### 입력 데이터 ###
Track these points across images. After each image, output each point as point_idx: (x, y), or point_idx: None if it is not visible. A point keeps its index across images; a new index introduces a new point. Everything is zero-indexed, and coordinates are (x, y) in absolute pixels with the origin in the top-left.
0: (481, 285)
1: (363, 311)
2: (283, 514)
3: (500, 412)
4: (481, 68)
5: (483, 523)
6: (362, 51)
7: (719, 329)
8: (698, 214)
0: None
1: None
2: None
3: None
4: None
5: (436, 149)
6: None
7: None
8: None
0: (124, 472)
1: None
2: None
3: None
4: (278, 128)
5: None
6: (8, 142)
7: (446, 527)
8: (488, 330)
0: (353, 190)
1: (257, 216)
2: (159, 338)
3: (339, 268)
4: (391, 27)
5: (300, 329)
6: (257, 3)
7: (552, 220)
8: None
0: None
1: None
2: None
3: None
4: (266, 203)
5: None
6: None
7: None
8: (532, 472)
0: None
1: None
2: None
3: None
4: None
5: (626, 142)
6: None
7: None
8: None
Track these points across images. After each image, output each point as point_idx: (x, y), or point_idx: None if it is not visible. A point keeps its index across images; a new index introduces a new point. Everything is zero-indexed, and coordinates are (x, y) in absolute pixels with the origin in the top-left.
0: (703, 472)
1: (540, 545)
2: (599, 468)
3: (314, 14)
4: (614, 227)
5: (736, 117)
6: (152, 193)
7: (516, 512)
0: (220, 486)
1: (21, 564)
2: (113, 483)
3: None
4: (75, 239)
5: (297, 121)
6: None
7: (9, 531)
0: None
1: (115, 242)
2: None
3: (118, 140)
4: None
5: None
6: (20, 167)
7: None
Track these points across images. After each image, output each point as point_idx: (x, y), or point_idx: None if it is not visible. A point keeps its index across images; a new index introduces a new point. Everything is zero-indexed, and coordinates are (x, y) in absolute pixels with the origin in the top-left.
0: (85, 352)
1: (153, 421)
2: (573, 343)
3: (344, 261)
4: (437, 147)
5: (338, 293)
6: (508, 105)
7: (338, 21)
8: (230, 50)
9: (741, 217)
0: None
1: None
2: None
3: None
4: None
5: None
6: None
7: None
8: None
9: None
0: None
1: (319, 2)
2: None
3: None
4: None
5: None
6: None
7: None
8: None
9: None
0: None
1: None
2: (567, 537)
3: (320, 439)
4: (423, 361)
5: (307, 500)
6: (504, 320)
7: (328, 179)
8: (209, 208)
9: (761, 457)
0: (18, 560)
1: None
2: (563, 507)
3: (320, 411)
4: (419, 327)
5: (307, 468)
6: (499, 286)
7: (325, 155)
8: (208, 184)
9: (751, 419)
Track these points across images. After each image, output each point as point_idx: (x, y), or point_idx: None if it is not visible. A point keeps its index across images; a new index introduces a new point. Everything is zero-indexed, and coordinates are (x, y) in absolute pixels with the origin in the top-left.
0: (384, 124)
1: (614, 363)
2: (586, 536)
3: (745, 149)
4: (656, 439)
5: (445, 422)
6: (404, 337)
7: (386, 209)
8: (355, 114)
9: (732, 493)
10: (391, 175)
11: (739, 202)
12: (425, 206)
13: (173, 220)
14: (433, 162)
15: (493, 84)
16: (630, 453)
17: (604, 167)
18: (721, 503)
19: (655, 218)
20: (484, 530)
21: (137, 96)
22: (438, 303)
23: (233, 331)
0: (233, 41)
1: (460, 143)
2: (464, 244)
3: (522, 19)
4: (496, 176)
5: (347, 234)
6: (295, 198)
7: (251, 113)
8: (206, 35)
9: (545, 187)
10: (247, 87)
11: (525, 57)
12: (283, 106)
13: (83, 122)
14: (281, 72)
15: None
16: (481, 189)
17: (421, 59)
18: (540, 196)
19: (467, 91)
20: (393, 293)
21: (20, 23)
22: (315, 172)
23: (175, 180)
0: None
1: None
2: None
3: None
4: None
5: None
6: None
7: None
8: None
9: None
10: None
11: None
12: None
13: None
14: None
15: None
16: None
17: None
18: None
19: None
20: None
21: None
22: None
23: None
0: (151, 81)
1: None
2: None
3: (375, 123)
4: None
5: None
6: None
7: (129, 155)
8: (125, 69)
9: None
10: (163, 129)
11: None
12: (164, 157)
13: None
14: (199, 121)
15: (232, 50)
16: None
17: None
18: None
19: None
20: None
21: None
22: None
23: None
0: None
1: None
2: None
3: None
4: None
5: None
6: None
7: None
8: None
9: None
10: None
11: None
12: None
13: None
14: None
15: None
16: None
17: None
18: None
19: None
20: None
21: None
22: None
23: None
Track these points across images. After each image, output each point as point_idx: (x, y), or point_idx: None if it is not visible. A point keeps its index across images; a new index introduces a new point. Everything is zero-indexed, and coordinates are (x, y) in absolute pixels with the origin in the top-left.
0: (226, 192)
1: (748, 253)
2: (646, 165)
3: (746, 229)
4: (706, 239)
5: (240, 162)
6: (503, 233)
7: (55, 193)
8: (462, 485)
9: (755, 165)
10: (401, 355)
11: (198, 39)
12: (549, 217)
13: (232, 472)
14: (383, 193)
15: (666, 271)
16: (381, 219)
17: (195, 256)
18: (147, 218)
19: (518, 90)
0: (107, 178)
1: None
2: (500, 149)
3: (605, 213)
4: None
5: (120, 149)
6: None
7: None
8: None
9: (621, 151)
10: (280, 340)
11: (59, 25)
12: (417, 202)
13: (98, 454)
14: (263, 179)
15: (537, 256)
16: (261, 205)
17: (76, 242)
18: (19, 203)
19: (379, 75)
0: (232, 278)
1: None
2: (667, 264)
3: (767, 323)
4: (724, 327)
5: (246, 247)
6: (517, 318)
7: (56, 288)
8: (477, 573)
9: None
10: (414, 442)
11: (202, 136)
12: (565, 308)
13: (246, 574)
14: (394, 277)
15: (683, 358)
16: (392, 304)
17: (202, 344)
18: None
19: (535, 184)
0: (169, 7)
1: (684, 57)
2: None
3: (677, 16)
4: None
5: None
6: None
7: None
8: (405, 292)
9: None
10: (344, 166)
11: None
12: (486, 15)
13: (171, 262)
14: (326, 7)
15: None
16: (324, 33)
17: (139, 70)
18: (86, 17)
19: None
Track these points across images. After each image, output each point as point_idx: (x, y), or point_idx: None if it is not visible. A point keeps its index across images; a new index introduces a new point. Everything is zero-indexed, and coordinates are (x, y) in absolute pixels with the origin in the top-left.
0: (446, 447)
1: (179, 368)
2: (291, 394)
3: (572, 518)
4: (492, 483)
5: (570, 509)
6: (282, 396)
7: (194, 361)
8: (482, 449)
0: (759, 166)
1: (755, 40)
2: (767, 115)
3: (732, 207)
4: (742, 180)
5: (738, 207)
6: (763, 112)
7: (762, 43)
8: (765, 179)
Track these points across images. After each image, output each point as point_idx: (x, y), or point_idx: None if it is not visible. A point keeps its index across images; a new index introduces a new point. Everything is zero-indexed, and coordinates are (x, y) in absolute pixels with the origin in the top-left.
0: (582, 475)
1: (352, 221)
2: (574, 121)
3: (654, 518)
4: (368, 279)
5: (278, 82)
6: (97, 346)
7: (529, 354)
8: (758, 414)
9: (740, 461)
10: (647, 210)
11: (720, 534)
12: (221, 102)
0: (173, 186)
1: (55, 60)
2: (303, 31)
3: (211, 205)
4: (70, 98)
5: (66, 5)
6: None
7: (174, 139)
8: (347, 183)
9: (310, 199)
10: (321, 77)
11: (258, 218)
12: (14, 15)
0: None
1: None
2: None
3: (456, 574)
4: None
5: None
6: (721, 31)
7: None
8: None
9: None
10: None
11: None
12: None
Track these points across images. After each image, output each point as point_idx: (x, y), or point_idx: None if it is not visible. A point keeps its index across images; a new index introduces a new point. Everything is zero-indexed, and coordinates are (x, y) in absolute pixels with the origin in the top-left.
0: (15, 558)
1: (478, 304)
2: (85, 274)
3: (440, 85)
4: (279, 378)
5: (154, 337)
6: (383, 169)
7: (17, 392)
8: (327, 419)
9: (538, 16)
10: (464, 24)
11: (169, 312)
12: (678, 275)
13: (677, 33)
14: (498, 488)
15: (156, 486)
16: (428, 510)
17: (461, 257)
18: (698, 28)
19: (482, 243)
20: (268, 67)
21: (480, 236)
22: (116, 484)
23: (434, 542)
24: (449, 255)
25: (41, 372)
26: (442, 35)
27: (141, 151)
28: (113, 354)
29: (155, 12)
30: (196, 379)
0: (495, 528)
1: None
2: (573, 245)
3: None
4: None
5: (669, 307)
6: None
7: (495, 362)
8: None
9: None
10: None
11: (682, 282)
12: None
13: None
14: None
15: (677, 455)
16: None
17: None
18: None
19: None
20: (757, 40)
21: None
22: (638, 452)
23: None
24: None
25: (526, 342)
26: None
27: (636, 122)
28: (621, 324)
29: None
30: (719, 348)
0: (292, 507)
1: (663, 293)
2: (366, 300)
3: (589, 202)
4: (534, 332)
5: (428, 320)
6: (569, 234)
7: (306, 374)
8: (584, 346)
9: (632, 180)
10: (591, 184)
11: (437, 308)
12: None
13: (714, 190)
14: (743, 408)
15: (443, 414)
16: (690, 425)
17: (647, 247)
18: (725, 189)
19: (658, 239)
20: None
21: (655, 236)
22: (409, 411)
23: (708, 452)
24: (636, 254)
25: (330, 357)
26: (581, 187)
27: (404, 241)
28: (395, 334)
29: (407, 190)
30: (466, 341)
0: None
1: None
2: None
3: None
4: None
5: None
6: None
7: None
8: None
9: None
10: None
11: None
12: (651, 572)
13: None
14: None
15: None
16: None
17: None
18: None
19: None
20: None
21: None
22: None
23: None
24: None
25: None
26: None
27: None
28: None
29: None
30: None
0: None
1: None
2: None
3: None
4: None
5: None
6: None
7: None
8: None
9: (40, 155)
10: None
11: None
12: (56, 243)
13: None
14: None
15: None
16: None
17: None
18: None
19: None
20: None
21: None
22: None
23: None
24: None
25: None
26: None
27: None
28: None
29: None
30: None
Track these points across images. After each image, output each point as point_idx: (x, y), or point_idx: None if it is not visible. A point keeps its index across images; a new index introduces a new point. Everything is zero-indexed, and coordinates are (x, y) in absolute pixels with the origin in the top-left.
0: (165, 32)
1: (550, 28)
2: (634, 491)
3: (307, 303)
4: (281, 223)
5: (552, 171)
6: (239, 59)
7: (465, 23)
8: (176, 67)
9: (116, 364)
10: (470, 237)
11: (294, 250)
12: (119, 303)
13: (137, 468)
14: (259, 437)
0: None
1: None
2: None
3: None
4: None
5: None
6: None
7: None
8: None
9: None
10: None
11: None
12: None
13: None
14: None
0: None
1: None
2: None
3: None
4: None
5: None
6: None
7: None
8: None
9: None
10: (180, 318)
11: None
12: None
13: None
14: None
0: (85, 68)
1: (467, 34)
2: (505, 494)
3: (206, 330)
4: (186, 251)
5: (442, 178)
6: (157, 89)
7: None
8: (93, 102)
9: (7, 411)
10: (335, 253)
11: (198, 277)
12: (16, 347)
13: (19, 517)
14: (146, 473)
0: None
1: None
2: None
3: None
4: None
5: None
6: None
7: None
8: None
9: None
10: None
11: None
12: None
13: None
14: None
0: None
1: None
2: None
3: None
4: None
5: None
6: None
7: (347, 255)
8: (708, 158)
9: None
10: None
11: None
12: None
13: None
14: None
###
## 과제
데이터 맨 처음부터 "2: (283, 514)"가 들어 있는 줄까지 모든 줄을 다시 쓰되, "top-left"만 "upper-left"로 바꾸고 나머지는 그대로 두세요.

## 연습 문제 답
Track these points across images. After each image, output each point as point_idx: (x, y), or point_idx: None if it is not visible. A point keeps its index across images; a new index introduces a new point. Everything is zero-indexed, and coordinates are (x, y) in absolute pixels with the origin in the upper-left.
0: (481, 285)
1: (363, 311)
2: (283, 514)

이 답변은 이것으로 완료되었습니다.